While river fishermen can strategically target particular runs of salmon, ocean fishermen cannot, says Barrow. During their four to six years at sea, all chinook salmon—fall, late-fall, winter and spring—school together, and all are susceptible to capture if any lines go in the water.
The state’s economy will be taking a $280 million hit with the closure of the 2009 commercial ocean salmon season, said Barrow, and the Sacramento River salmon season will help to offset a portion of the economic impact. Nonetheless, many Sacramento River guiding services are suffering. Some of those that once relied on salmon fishing are out of business, while others barely are afloat.
“The fall run was once our bread and butter; the three-weeks-with-no-sleep time of the year,” said Bill Divens, owner of Salmon King Lodge of Red Bluff. “Then the closure hit, and we lost about three-fourths of our income.”
Divens has had to expand his business to include Sacramento River trout fishing, Trinity River steelheading, and land-locked chinook salmon fishing in Lake Shasta. Meanwhile, Frank Townley, a 30-year veteran guide in Corning, also has remained in business by drawing off of other fisheries. The Klamath River now provides his best salmon fishing.
“Economically, I’m down about 25 to 30 percent since we lost the salmon,” Townley said.
Last year’s late-fall run produced slow fishing, and during 28 days on the water his 60-odd anglers brought in just 34 fish.
Townley notes that the fall run of chinooks collapsed right on cue with boosted water exports to the San Joaquin Valley, and he doesn’t believe that the late-fall-run season seriously affects the more threatened runs that enter the river before and after.
Divens agrees. He says incidental catch of fall-run fish, while probably unavoidable, is negligible. Better water-management practices, he said, “would save way more smolts than any adult fall fish lost as bycatch during the late-fall season.”
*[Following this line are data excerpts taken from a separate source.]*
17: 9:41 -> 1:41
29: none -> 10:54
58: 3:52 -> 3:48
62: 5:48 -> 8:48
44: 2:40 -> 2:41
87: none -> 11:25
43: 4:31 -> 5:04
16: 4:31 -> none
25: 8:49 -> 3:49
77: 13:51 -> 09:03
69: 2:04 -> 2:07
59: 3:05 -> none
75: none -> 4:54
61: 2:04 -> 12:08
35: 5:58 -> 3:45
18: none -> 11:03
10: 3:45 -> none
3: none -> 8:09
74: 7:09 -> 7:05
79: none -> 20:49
The DFG has predicted that 122,000 fall-run fish will return this year, almost twice last year’s return yet nothing like the old days. While fine-tuning the late-fall season length may save several dozen of these spawners from incidental catch this November and December, Divens doubts that substantial re-growth of the fishery will ever occur until the government caps water exports to the south.
“Until then, the cotton farmers in Fresno are driving Mercedes,” he quipped. “For them, everything’s fine.”